Ho trascorso la mia giovinezza sulle spiagge di Ipanema e Leblon. Fin da bambini, abbiamo imparato a non lottare contro la corrente. Se la corrente ci avesse trascinati, non avremmo dovuto lottare contro di essa, nuotando verso la terraferma. Il risultato sarebbe stato vano. Avremmo finito per esaurire le nostre forze e saremmo annegati. Ogni buon nuotatore in mare aperto sa che se cade in una corrente deve nuotare a favore di essa, verso l’esterno, fare il giro e, solo dopo, nuotare verso la spiaggia. Lo stesso vale per le relazioni umane e affettive.
Da giovane, i miei capelli erano ribelli (meno male che erano solo i capelli). Per anni ho cambiato parrucchiere, alla ricerca di una soluzione, ma tutti i tentativi di domare quelle ciocche capricciose si sono rivelati vani. Finché un giorno, un professionista più anziano mi disse di non lottare contro i capelli. Non serve a nulla pettinarli all'indietro, perché non è nella loro natura.
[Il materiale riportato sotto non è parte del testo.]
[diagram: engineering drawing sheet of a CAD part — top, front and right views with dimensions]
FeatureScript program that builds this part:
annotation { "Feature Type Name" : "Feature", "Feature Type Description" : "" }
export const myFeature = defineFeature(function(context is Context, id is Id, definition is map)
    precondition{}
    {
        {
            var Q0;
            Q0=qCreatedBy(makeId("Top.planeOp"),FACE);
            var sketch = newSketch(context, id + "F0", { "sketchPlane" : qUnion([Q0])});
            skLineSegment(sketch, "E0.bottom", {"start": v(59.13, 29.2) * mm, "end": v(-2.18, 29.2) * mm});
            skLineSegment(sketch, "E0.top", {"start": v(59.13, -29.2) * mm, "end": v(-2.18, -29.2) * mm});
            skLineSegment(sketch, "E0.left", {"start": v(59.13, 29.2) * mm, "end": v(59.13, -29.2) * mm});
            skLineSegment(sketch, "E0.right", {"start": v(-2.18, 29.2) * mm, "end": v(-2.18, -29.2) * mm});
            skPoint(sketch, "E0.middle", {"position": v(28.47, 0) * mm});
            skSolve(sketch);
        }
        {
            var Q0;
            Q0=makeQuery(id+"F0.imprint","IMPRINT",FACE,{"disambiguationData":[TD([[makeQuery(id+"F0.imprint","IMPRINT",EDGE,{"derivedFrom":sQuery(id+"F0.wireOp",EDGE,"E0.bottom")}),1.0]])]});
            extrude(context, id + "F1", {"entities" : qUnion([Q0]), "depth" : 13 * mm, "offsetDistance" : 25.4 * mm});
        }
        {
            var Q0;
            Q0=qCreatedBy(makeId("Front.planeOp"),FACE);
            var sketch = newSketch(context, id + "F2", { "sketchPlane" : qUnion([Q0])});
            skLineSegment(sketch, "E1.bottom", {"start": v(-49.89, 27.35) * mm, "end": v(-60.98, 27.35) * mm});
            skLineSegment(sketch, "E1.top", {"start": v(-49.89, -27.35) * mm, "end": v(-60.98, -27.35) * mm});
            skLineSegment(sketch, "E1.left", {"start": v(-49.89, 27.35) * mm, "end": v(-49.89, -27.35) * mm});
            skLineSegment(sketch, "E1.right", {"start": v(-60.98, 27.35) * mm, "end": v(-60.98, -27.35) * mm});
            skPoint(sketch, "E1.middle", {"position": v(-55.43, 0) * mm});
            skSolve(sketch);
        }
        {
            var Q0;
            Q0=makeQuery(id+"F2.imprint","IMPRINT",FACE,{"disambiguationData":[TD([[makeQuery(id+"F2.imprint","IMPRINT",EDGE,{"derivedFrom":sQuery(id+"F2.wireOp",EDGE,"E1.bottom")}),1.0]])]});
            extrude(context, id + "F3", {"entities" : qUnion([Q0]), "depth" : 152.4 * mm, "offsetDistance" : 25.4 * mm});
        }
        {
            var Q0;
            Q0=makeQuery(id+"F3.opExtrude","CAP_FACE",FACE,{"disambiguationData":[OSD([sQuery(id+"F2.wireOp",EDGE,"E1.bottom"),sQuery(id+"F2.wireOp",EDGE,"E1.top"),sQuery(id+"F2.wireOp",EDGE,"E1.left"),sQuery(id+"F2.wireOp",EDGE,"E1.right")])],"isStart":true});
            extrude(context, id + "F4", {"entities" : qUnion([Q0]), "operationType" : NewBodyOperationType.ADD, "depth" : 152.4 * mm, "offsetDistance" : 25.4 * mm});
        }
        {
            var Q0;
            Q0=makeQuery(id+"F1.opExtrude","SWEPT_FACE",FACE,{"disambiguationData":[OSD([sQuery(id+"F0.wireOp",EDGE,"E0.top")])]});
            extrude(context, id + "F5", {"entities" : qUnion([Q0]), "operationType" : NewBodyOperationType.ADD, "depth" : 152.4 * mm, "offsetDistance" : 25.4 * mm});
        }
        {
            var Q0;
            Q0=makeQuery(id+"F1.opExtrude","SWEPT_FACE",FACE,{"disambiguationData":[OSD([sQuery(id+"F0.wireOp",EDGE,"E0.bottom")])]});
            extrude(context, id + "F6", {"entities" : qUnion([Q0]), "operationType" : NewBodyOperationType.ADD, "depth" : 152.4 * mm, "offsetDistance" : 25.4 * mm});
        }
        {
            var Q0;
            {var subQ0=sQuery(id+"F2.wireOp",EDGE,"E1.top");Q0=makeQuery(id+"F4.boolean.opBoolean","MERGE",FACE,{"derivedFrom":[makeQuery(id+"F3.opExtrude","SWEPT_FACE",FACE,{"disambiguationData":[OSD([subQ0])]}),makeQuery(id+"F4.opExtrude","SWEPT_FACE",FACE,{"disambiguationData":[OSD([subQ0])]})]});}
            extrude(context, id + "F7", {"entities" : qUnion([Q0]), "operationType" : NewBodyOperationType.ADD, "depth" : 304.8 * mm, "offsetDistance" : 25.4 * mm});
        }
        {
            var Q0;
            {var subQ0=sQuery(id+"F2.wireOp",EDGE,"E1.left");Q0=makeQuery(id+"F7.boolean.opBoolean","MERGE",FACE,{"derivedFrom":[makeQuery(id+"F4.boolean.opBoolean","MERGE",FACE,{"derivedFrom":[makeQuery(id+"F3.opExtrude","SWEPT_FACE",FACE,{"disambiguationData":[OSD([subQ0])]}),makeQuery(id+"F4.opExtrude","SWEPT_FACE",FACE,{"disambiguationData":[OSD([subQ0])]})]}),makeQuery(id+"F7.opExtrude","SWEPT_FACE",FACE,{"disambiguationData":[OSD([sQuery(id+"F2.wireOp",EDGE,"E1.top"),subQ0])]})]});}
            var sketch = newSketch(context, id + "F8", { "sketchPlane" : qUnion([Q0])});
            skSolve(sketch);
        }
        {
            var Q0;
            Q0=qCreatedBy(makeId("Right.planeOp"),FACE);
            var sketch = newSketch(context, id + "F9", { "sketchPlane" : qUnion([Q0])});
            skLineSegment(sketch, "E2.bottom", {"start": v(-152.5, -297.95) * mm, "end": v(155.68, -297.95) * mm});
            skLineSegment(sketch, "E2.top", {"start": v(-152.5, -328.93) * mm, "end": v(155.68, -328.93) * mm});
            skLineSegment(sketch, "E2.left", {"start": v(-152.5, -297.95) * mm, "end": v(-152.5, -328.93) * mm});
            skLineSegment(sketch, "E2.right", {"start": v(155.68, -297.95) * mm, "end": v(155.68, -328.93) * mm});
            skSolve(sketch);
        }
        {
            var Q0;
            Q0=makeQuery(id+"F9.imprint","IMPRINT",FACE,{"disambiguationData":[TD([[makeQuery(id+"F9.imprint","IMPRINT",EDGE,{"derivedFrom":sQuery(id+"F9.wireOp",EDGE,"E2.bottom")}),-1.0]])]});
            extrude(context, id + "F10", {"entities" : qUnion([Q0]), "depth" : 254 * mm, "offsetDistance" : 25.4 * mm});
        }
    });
Assecondate la tendenza dei capelli e spazzolateli prima in avanti. Poi verso il basso. E solo allora, all'indietro. L'ho fatto e sono rimasto sbalordito! I capelli hanno accettato il mio comando e si sono comportati come volevo.
A volte bisogna saper cedere. Non reprimersi, ma applicare strategie di leadership.
Ho letto molto sull’addestramento dei cani per crescere la mia cucciola di weimaraner. Il metodo migliore per indurre il cane a fare ciò che vuoi è conquistarlo, e non misurarsi con lui in una gara di forza, urlare contro il povero animale e tanto meno punirlo o picchiarlo. Da qualche parte ho sentito la frase: “l’uomo è un cane con il pollice opponibile”. L’addestratore si riferiva a quanto sia facile indurre un uomo a fare ciò che la fidanzata vuole, purché lei sappia applicare la leadership del rinforzo positivo. E anche perché gli uomini, come i cani, non riescono a pensare a più di una cosa alla volta!
Tutti vogliamo avere il controllo. Perché il modo più razionale e che porta ai risultati migliori non è giocare duro o vomitare le emozioni in modo disordinato. Quando capisci che “chi dice ciò che vuole, sente ciò che non vuole”, le tue parole e le tue azioni diventano più intelligenti.
Immagina un’enorme pietra, stabile sul bordo di un precipizio. La pietra è il nostro emotivo. Mentre sta lì, ferma, ci dà l’impressione che la sua stabilità sia perenne. Tuttavia, la sua posizione è suscettibile di rotolare giù per il pendio. Basta un piccolo tocco, magari con la punta del tuo indice, per farle perdere l’apparente stabilità e scendere distruggendo tutto. Così è il nostro mondo emotivo. In un momento siete felici e allegri; in quello successivo – per una qualsiasi eventualità – diventate furiosi o rattristati.
Tuttavia, se la roccia inizia a oscillare, nella posizione in cui si trova basta anche un dito dall’altra parte per evitare che precipiti. È così che funziona il nostro mondo emotivo.
Basta un dito per evitare un disastro, purché sia applicato al momento giusto, prima che si scateni. Ricordi la storia di Peter, il ragazzino eroe olandese? Vide una crepa nella diga e vi mise il suo ditino per evitare che la forza dell’acqua allargasse il foro e finisse per rompere la diga. Bastava un dito, il dito di un bambino, per evitare una tragedia.
Se riesci a individuare una minaccia di esplosione emotiva appena un istante prima che si scateni, sarà molto facile evitare il capriccio, basta mettere il dito nella breccia della diga.
L’ho imparato dalla mia weimaraner. I cani, come gli esseri umani, segnalano sempre un secondo prima ciò che intendono fare dopo. Se il loro padrone tarda a dare un comando di deviazione, il cane si lancia, per esempio, ad attraversare la strada! Ma se l’umano se ne accorge un istante prima e lancia il comando (“fermo” o “no” o qualsiasi altro), il cane educato, che non ha ancora iniziato l’azione, obbedisce.